Words and I have always been the best of friends, not the spoken word, god no. When speaking I turn into bizarre cross between Dan Quayle, hilariously misspeaking words and phrases, and a man whose had his jaw wired shut, unable to enunciate or even string a couple words together. But writing? That’s always been as easy as breathing for me, I’ve been writing stories since I was young. Teachers used to give out vocabulary lists as assignments and you could either write the meaning of the word or turn the list into a story. I used to force my poor Elementary school teacher’s to read six, seven or even eight page stories of terrible fiction. Once my 4th grade class was given a rabbit shaped piece of paper with only five lines on it and told to tell a story about why we had to replace the Easter Bunny. Most kids wrote “I replaced the Easter Bunny cause he was sick at home” with various misspellings and grammar errors. I used the paper Rabbit’s ears, head, the 5 lines provided, the back of the paper and stapled an extra piece of paper on to tell a grand saga of my heroic journey to save the Easter Bunny from the clutches of evil. It was filled with ten times the mistakes of my peers, and the story was barely coherent and I couldn’t actually read the ending (my handwriting was so horrible that even I couldn’t read it, and my sieve like memory had lost the ending to inequity.) But Damn it all, I had actually out done my peers, and let me tell you that was a rare occurrence! Take that, Zach, my fourth grade bully! (Yeah, I’m totally not bitter.)

Anyway, to drag this back on point, I’m a writer. By choice and by birth. I was born to write. Whether or not anyone out there is born to read what I write is irrelevant, I’ll continue to write until the day I die (or I’m finally locked away in a padded cell). So for me it’s incredibly frustrating to be stuck staring at a blank screen or a clean sheet of paper without a word on it.

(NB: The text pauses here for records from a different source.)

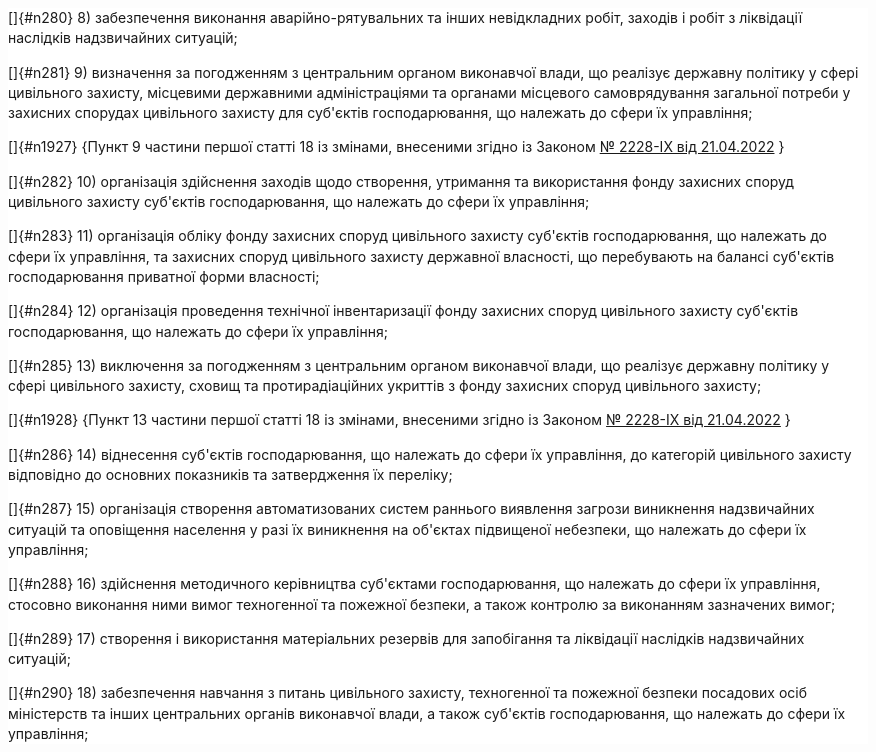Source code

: []{#n280}
8) забезпечення виконання аварійно-рятувальних та інших невідкладних робіт, заходів і робіт з ліквідації наслідків надзвичайних ситуацій;

[]{#n281}
9) визначення за погодженням з центральним органом виконавчої влади, що реалізує державну політику у сфері цивільного захисту, місцевими державними адміністраціями та органами місцевого самоврядування загальної потреби у захисних спорудах цивільного захисту для суб'єктів господарювання, що належать до сфери їх управління;

[]{#n1927}
{Пункт 9 частини першої статті 18 із змінами, внесеними згідно із Законом [№ 2228-IX від 21.04.2022](/go/2228-20) }

[]{#n282}
10) організація здійснення заходів щодо створення, утримання та використання фонду захисних споруд цивільного захисту суб'єктів господарювання, що належать до сфери їх управління;

[]{#n283}
11) організація обліку фонду захисних споруд цивільного захисту суб'єктів господарювання, що належать до сфери їх управління, та захисних споруд цивільного захисту державної власності, що перебувають на балансі суб'єктів господарювання приватної форми власності;

[]{#n284}
12) організація проведення технічної інвентаризації фонду захисних споруд цивільного захисту суб'єктів господарювання, що належать до сфери їх управління;

[]{#n285}
13) виключення за погодженням з центральним органом виконавчої влади, що реалізує державну політику у сфері цивільного захисту, сховищ та протирадіаційних укриттів з фонду захисних споруд цивільного захисту;

[]{#n1928}
{Пункт 13 частини першої статті 18 із змінами, внесеними згідно із Законом [№ 2228-IX від 21.04.2022](/go/2228-20) }

[]{#n286}
14) віднесення суб'єктів господарювання, що належать до сфери їх управління, до категорій цивільного захисту відповідно до основних показників та затвердження їх переліку;

[]{#n287}
15) організація створення автоматизованих систем раннього виявлення загрози виникнення надзвичайних ситуацій та оповіщення населення у разі їх виникнення на об'єктах підвищеної небезпеки, що належать до сфери їх управління;

[]{#n288}
16) здійснення методичного керівництва суб'єктами господарювання, що належать до сфери їх управління, стосовно виконання ними вимог техногенної та пожежної безпеки, а також контролю за виконанням зазначених вимог;

[]{#n289}
17) створення і використання матеріальних резервів для запобігання та ліквідації наслідків надзвичайних ситуацій;

[]{#n290}
18) забезпечення навчання з питань цивільного захисту, техногенної та пожежної безпеки посадових осіб міністерств та інших центральних органів виконавчої влади, а також суб'єктів господарювання, що належать до сфери їх управління;
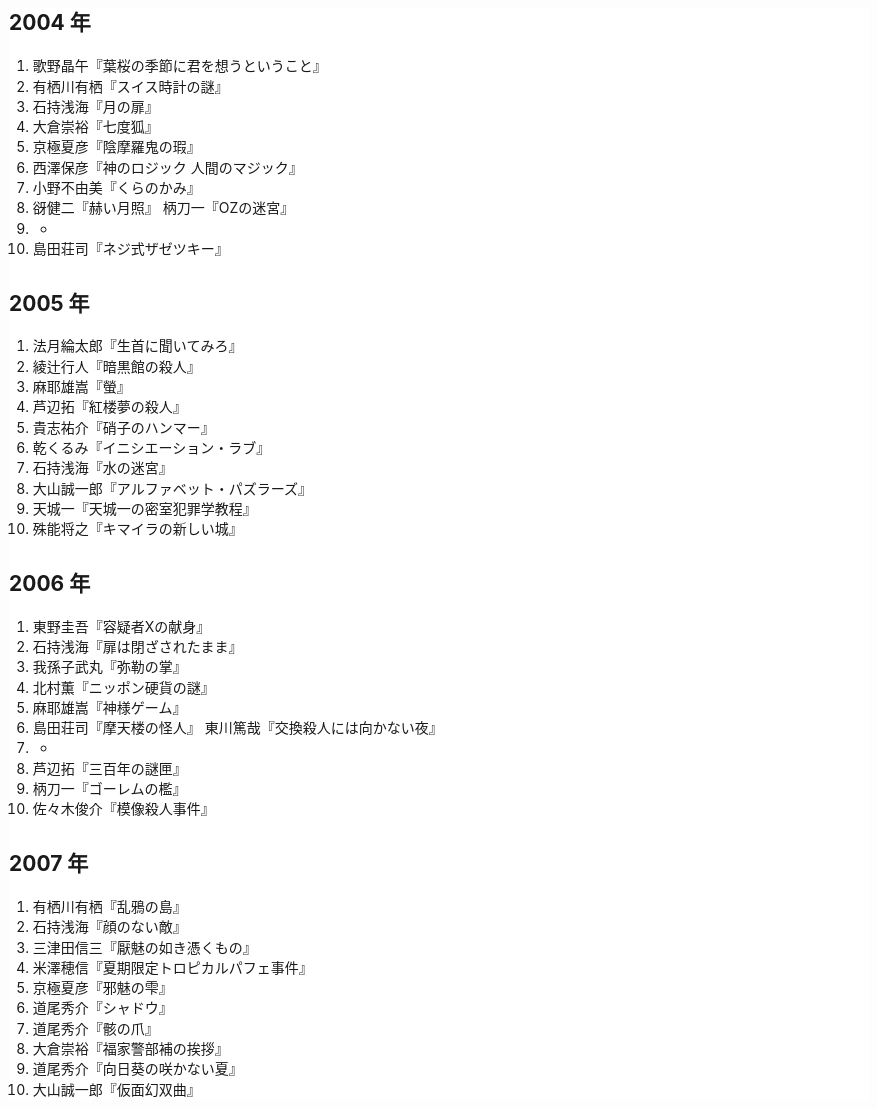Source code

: ## 2004 年

1. 歌野晶午『葉桜の季節に君を想うということ』
2. 有栖川有栖『スイス時計の謎』
3. 石持浅海『月の扉』
4. 大倉崇裕『七度狐』
5. 京極夏彦『陰摩羅鬼の瑕』
6. 西澤保彦『神のロジック 人間のマジック』
7. 小野不由美『くらのかみ』
8. 谺健二『赫い月照』
   柄刀一『OZの迷宮』
9. -
10. 島田荘司『ネジ式ザゼツキー』

## 2005 年

1. 法月綸太郎『生首に聞いてみろ』
2. 綾辻行人『暗黒館の殺人』
3. 麻耶雄嵩『螢』
4. 芦辺拓『紅楼夢の殺人』
5. 貴志祐介『硝子のハンマー』
6. 乾くるみ『イニシエーション・ラブ』
7. 石持浅海『水の迷宮』
8. 大山誠一郎『アルファベット・パズラーズ』
9. 天城一『天城一の密室犯罪学教程』
10. 殊能将之『キマイラの新しい城』

## 2006 年

1. 東野圭吾『容疑者Xの献身』
2. 石持浅海『扉は閉ざされたまま』
3. 我孫子武丸『弥勒の掌』
4. 北村薫『ニッポン硬貨の謎』
5. 麻耶雄嵩『神様ゲーム』
6. 島田荘司『摩天楼の怪人』
   東川篤哉『交換殺人には向かない夜』
7. -
8. 芦辺拓『三百年の謎匣』
9. 柄刀一『ゴーレムの檻』
10. 佐々木俊介『模像殺人事件』

## 2007 年

1. 有栖川有栖『乱鴉の島』
2. 石持浅海『顔のない敵』
3. 三津田信三『厭魅の如き憑くもの』
4. 米澤穂信『夏期限定トロピカルパフェ事件』
5. 京極夏彦『邪魅の雫』
6. 道尾秀介『シャドウ』
7. 道尾秀介『骸の爪』
8. 大倉崇裕『福家警部補の挨拶』
9. 道尾秀介『向日葵の咲かない夏』
10. 大山誠一郎『仮面幻双曲』
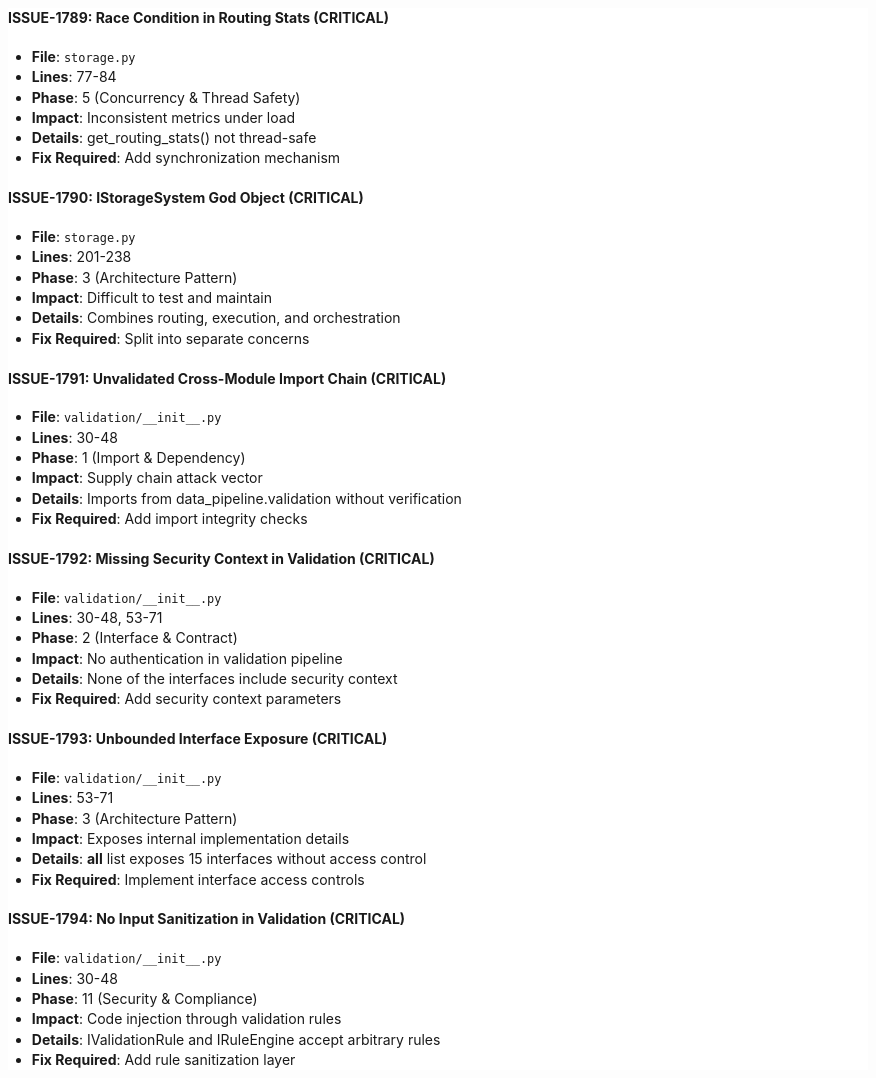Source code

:#### ISSUE-1789: Race Condition in Routing Stats (CRITICAL)

- **File**: `storage.py`
- **Lines**: 77-84
- **Phase**: 5 (Concurrency & Thread Safety)
- **Impact**: Inconsistent metrics under load
- **Details**: get_routing_stats() not thread-safe
- **Fix Required**: Add synchronization mechanism

#### ISSUE-1790: IStorageSystem God Object (CRITICAL)

- **File**: `storage.py`
- **Lines**: 201-238
- **Phase**: 3 (Architecture Pattern)
- **Impact**: Difficult to test and maintain
- **Details**: Combines routing, execution, and orchestration
- **Fix Required**: Split into separate concerns

#### ISSUE-1791: Unvalidated Cross-Module Import Chain (CRITICAL)

- **File**: `validation/__init__.py`
- **Lines**: 30-48
- **Phase**: 1 (Import & Dependency)
- **Impact**: Supply chain attack vector
- **Details**: Imports from data_pipeline.validation without verification
- **Fix Required**: Add import integrity checks

#### ISSUE-1792: Missing Security Context in Validation (CRITICAL)

- **File**: `validation/__init__.py`
- **Lines**: 30-48, 53-71
- **Phase**: 2 (Interface & Contract)
- **Impact**: No authentication in validation pipeline
- **Details**: None of the interfaces include security context
- **Fix Required**: Add security context parameters

#### ISSUE-1793: Unbounded Interface Exposure (CRITICAL)

- **File**: `validation/__init__.py`
- **Lines**: 53-71
- **Phase**: 3 (Architecture Pattern)
- **Impact**: Exposes internal implementation details
- **Details**: **all** list exposes 15 interfaces without access control
- **Fix Required**: Implement interface access controls

#### ISSUE-1794: No Input Sanitization in Validation (CRITICAL)

- **File**: `validation/__init__.py`
- **Lines**: 30-48
- **Phase**: 11 (Security & Compliance)
- **Impact**: Code injection through validation rules
- **Details**: IValidationRule and IRuleEngine accept arbitrary rules
- **Fix Required**: Add rule sanitization layer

You ever seen one of those zombie movies? Well, if you have, you know how it goes. You know at the end of the movie when the last remaining humans manage to heroically escape the horde of lumbering, yet seemingly desperate zombies? Yeah, I’m one of the zombies. I’m shambling along desperately after a paragraph, a sentence, a solitary letter to sink my teeth into. Only to watch with profound sadness as they sail into the sunset, taking my Pulitzer prize and all my New York Best Sellers with them, presumably to be eaten by other zombies after the credits roll.

Yes, I know well the plight of those poor zombies. Me and every other writer out there who has ever suffered writer’s block knows that feeling.

So I decided to write this blog. Hoping that maybe just writing about my frustrations about writing would get me writing again. There’s a paradox in that statement somewhere but I don’t care, I want to write.

So for those of you following me, be aware. If I don’t break this writer’s block this blog may eventually turn into the ramblings of a mad man. Much like Jack Torrence (From 1980’s The Shining) my final words might read “All work and no play makes jack a dull boy” and then the murders will start!

But rest, before my inevitable insanity hits, my blog will contain more than just my writer’s block and weakening grip on reality. I’m a bit of a renaissance writer, I dabble in a bit of everything at the moment. From Movie and Video Game reviews, to the difficulties of writing fantasy stories, and even half-baked short stories about pyromaniacs, you’ll be able to find them all here.